Thursday, August 10, 2006

What's Next?

Stanley Kurtz's piece at NRO is particularly worth reading today, following the announcement this morning about the terrorist plot to bring down airliners (which is chillingly similar to Operation Bojinka, the 1995 precursor to 9/11). He calls himself a gloomy hawk, because he believes much more killing is coming...
My concern is that our underlying foreign-policy dilemma calls for both hawkishness and gloom — and will for some time. The two worst-case scenarios are world-war abroad and nuclear terror at home. I fear we’re on a slow-motion track to both.

No, I don’t think our venture in Iraq has gotten us into this mess. I think this mess has gotten us into Iraq. And the mess will not go away, whatever we do. Our Islamist enemy has proven himself implacable — unwilling to relent in the face of either dovish or hawkish policies. That means we’re facing years — maybe decades — of inconclusive, on/off (mostly on) hot war, unless and until a nuclear terror strike, a major case of nuclear blackmail, or a nuclear clash among Middle Eastern states ushers in a radical new phase.

...The West is on a collision course with Iran. There will either be a preemptive war against Iran’s nuclear program, or an endless series of hot-and-cold war crises following Iran’s acquisition of a bomb. And an Iranian bomb means further nuclear proliferation to Egypt and Saudi Arabia, as a balancing move by the big Sunni states. With all those Islamic bombs floating around, what are the chances the U.S. will avoid a nuclear terrorist strike over the long-term?

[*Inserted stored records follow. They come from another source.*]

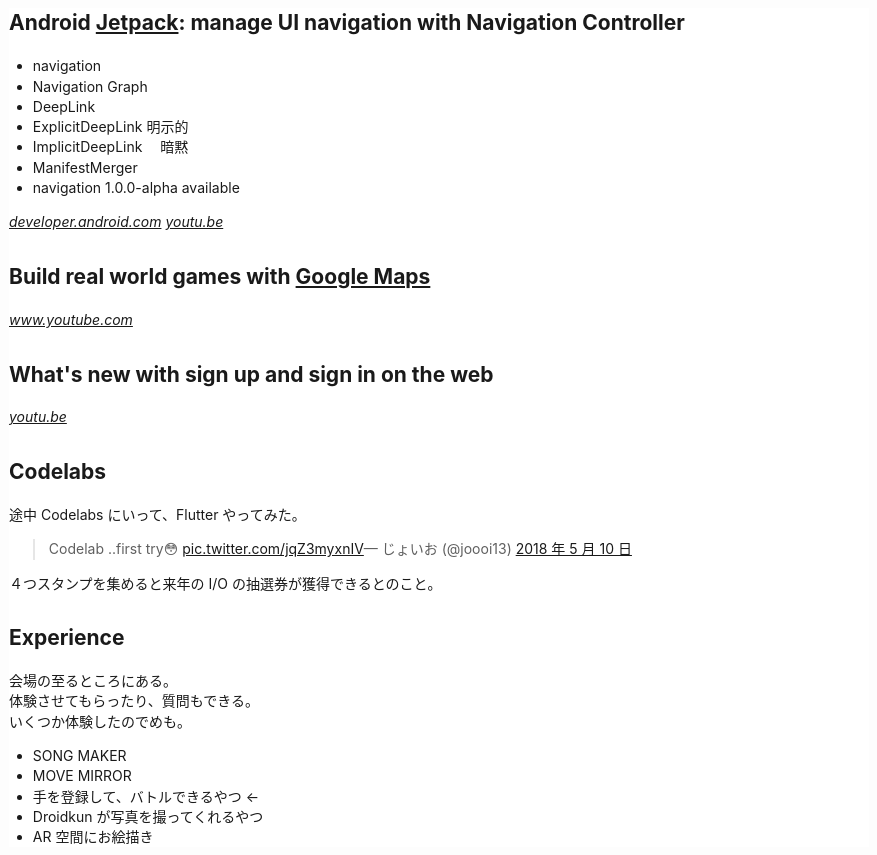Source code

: ## Android [Jetpack](http://d.hatena.ne.jp/keyword/Jetpack): manage UI navigation with Navigation Controller

- navigation
- Navigation Graph
- DeepLink
- ExplicitDeepLink 明示的
- ImplicitDeepLink 　暗黙
- ManifestMerger
- navigation 1.0.0-alpha available

<iframe src="https://hatenablog-parts.com/embed?url=https%3A%2F%2Fdeveloper.android.com%2Fjetpack%2F" title="Android Jetpack  |  Android Developers" class="embed-card embed-webcard" scrolling="no" frameborder="0" style="display: block; width: 100%; height: 155px; max-width: 500px; margin: 10px 0px;"></iframe>
<cite class="hatena-citation"><a href="https://developer.android.com/jetpack/">developer.android.com</a></cite>

<iframe width="480" height="270" src="https://www.youtube.com/embed/8GCXtCjtg40?feature=oembed" frameborder="0" allow="autoplay; encrypted-media" allowfullscreen=""></iframe>
<cite class="hatena-citation"><a href="https://youtu.be/8GCXtCjtg40">youtu.be</a></cite>

## Build real world games with [Google Maps](http://d.hatena.ne.jp/keyword/Google%20Maps)

<iframe width="480" height="270" src="https://www.youtube.com/embed/vT1AUdQVvOo?feature=oembed" frameborder="0" allow="autoplay; encrypted-media" allowfullscreen=""></iframe>
<cite class="hatena-citation"><a href="https://www.youtube.com/watch?v=vT1AUdQVvOo">www.youtube.com</a></cite>

## What's new with sign up and sign in on the web

<iframe width="480" height="270" src="https://www.youtube.com/embed/kGGMgEfSzMw?feature=oembed" frameborder="0" allow="autoplay; encrypted-media" allowfullscreen=""></iframe>
<cite class="hatena-citation"><a href="https://youtu.be/kGGMgEfSzMw">youtu.be</a></cite>

## Codelabs

途中 Codelabs にいって、Flutter やってみた。

> Codelab ..first try😳 [pic.twitter.com/jqZ3myxnIV](https://t.co/jqZ3myxnIV)— じょいお (@joooi13) [2018 年 5 月 10 日](https://twitter.com/joooi13/status/994642503318978561?ref_src=twsrc%5Etfw)

４つスタンプを集めると来年の I/O の抽選券が獲得できるとのこと。

## Experience

会場の至るところにある。  
体験させてもらったり、質問もできる。  
いくつか体験したのでめも。

- SONG MAKER
- MOVE MIRROR
- 手を登録して、バトルできるやつ ←
- Droidkun が写真を撮ってくれるやつ
- AR 空間にお絵描き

You don’t believe that dovishness and negotiations will fail? Just wait till President Hillary tries to buy off the Iranians with a “grand bargain.” Just wait till a nuclear Iran is unleashed to make further mischief. A seemingly futile and endless occupation of Lebanon once split Israel down the middle, breeding an entire generation of Israeli doves. Now Israel is a united nation of gloomy hawks, transformed by the repeated failure of every gesture of peace, and by the reality of their implacable foe. I’m betting that someday we’ll all be gloomy hawks, too. As for me, I’m already there.
(hat tip: Andrew Sullivan) I'm worried that we're on the verge of something terrible that should be apparent to us, but will only appear glaringly obvious after the fact. I think John Batchelor's column may be something prescient. I'm a big student of history -- and history essentially shows that people often make the same mistakes over and over.

Believeing that we need to come home from Iraq and that this will be a step toward solving our problems is a mistake. Yet many of our fellow citizens think this to be true. Never mind that we've tried this -- abandoning Beirut in 1986 after the barracks bombing, and abandoning Somalia after chaos led to casualties, and not pusuing al Qaeda on a war footing after Khobar towers... hell, take it all the way back to Tehran in 1979. Those students who stormed the U.S. embassy, supported by their fanatical government, committed an act of war against U.S. territory. What was our response? A quarter century has passed, and we're still arguing amongst ourselves how to deal with a death cult of fanatics who have hijacked their religion and glorify dying in a way that their supporters no longer fear death. Bernard Lewis' column earlier this week about August 22nd has me happy that I won't be in DC that day, but also elaborates the other point...

A passage from the Ayatollah Khomeini, quoted in an 11th-grade Iranian schoolbook, is revealing. "I am decisively announcing to the whole world that if the world-devourers [i.e., the infidel powers] wish to stand against our religion, we will stand against their whole world and will not cease until the annihilation of all them. Either we all become free, or we will go to the greater freedom which is martyrdom. Either we shake one another's hands in joy at the victory of Islam in the world, or all of us will turn to eternal life and martyrdom. In both cases, victory and success are ours."

In this context, mutual assured destruction, the deterrent that worked so well during the Cold War, would have no meaning. At the end of time, there will be general destruction anyway. What will matter will be the final destination of the dead--hell for the infidels, and heaven for the believers. For people with this mindset, MAD is not a constraint; it is an inducement.
Keep in mind, as Donald Sensing notes, that the death toll from this bomb plot could have dwarfed 9/11 (hat tip: Instapundit). And keep in mind some of the other stories in the news right now. In light of all of this, maybe Jim Geraghty asks the right question...

NBC is quoting al-Jazeera about a report of a foiled hijacking of Qatar Airways plane.

Is today some sort of signifcant date? Did something happen in the past couple days that was the "go" signal around the world?
I don't know that we want to know the answer. I suppose we'll find out.